I was born near Middleway, W.Va., the site of the infamous Wizard Clip haunting just 30 miles from Hagerstown. Many of the old homes in our area possess so many creaks and groans that it is no wonder people think their houses are haunted.


And Edgar Allan Poe - perhaps the most famous author of the macabre - died mysteriously on an October night in Baltimore in 1849.

So as the rustling of the dead leaves and the chill of a brisk autumn wind turn our minds toward Poe, pumpkins and the warmth of fire, why not visit your local library and read something spooky?

  • "The Strange Story of Harpers Ferry," by Joseph Barry (ages 12 and older)

    This odd little book is in the Western Maryland Room's historical collection (and is sold at the Harper's Ferry national Historical Park bookstore), but contains the best account of the Wizard Clip haunting I have read.

  • "Scary Stories to Tell in the Dark," by Alvin Schwartz-Urban (ages 8 to 12)

    Folklore abounds in this slim volume that contains the "Hearse Song" and traditional stories like "The Hitchhiker."

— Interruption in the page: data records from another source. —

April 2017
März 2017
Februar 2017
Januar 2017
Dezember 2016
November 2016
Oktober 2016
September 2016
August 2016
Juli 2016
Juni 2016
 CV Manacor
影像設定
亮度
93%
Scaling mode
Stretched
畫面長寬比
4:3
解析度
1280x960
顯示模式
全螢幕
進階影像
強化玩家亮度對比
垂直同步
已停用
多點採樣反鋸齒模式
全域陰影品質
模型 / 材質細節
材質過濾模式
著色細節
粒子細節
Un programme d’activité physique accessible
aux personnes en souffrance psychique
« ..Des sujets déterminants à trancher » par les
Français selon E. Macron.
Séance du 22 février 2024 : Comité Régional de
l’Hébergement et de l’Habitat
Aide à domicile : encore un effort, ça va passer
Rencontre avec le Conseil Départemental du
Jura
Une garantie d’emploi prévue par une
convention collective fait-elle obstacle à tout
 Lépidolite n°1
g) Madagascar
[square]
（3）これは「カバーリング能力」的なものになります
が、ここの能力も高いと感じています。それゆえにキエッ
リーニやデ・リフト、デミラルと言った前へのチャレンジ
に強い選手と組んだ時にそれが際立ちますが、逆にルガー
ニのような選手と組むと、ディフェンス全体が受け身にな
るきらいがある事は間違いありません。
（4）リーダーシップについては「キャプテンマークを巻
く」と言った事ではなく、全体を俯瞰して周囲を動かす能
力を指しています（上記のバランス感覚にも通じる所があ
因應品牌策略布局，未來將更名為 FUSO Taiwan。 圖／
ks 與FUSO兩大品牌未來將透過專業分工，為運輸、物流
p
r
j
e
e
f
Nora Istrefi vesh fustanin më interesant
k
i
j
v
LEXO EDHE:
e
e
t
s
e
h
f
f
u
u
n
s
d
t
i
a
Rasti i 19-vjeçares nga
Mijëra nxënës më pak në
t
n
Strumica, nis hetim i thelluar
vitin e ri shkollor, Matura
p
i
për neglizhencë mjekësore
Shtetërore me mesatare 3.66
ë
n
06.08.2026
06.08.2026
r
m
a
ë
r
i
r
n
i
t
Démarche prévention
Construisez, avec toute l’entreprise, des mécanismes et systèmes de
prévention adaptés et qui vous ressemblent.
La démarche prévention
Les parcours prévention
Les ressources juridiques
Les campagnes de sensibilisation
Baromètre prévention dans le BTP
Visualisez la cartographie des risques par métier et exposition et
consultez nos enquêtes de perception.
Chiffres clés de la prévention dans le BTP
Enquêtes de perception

    (Also "Scary Stories" II and III are available).

  • "The Graveyard Book," by Neil Gaiman (ages 11 and older)

    This book won the Newbery award in 2009 and is the story of a boy who escapes to a cemetery and is adopted by the ghosts who live there.

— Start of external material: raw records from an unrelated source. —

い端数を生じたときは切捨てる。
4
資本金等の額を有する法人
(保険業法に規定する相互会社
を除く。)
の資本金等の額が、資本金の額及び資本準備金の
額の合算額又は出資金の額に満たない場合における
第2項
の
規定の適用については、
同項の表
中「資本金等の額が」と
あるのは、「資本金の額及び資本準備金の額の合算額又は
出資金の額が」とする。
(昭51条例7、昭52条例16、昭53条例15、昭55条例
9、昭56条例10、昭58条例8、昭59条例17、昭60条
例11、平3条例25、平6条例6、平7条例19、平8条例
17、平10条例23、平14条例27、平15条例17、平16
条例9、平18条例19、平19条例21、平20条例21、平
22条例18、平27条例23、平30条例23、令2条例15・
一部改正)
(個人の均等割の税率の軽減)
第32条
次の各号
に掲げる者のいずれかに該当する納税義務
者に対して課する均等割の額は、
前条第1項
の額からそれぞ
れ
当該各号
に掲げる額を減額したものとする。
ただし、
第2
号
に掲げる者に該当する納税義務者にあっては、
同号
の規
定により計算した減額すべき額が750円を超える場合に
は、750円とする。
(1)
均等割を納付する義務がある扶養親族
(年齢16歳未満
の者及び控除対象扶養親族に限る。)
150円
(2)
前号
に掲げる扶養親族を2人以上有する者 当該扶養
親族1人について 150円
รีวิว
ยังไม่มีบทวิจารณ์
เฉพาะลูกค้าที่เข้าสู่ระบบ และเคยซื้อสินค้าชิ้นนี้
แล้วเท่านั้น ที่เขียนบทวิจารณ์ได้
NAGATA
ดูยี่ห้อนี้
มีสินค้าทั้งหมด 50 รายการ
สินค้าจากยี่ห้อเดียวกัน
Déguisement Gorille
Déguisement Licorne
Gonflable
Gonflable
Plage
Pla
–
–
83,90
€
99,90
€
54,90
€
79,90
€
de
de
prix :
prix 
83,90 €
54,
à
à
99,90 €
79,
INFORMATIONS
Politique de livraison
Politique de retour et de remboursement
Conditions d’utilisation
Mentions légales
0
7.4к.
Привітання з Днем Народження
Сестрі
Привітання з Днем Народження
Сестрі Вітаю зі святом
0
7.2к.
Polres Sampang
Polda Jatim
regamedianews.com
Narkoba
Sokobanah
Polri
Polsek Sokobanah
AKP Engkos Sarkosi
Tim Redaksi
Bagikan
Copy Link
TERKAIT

  • "The Halloween Tree," by Ray Bradbury (ages 10 and older)

    This is the classic story of one boy's time travel adventures through the history of Halloween from ancient Egypt to the present.

  • "Famous Ghosts," by Michael Teitelbaum (ages 8 and older)

    This slim children's book talks about Haunted Places, Ghostly Children, and Restless Spirits. You can find it in the 133's - Dewey Decimal-ese for the supernatural section.

  • "All the Lovely Bad Ones," by Mary Downing Hahn (ages 10 to 13)

    Travis and his sister Corey decide to boost business at their grandmother's Vermont inn by staging a few hauntings that soon draw tourists from across the country, but when their antics awaken a dark force, they must find a way to put to rest the ghosts they have disturbed.

  • "South Mountain Magic," by Madeline Dahlgren (ages 12 and older)

    Madeline Dahlgren lived in the Old South Mountain Inn and loved the fascinating local legends and lore of the building and nearby residents.

  • "Christina's Ghost," by Betty Ren Wright (ages 8 to 12)

    This interactive audio book tells the story of Christina's summer with her grumpy uncle in a spooky, isolated Victorian house and how it turns into a ghostly adventure.

  • "Odder Than Ever," by Bruce Coville (ages 11 to 13)

    This anthology pulls together six previously published stories and three new stories by this well-known fantasy and science-fiction writer.

  • "The Dark-Thirty: Southern Tales of the Supernatural," by Patricia McKissack (ages 8 to 12)

    With an extraordinary gift for suspense, McKissack brings us 10 original spine-tingling tales inspired by African-American history and the mystery of that eerie half-hour before nightfall - the dark-thirty.

  • "Nevermore: A Photobiography of Edgar Allan Poe," by Karen Lange (ages 11 and older)

    A photographic biography chronicling the life of author and poet Edgar Allan Poe, with images capturing key moments and phases in his life and highlighting his literary influence.

  • "Tales of Terror," by Edgar Allan Poe (ages 11 and older)

    This collection brings to the modern reader six of the most famous tales by the incomparable Poe. Dark, brooding, heart-stopping chillers, these are tales of death and murder, revenge and guilt.

    Jeff Ridgeway is the head of children's services at the Washington County Free Library.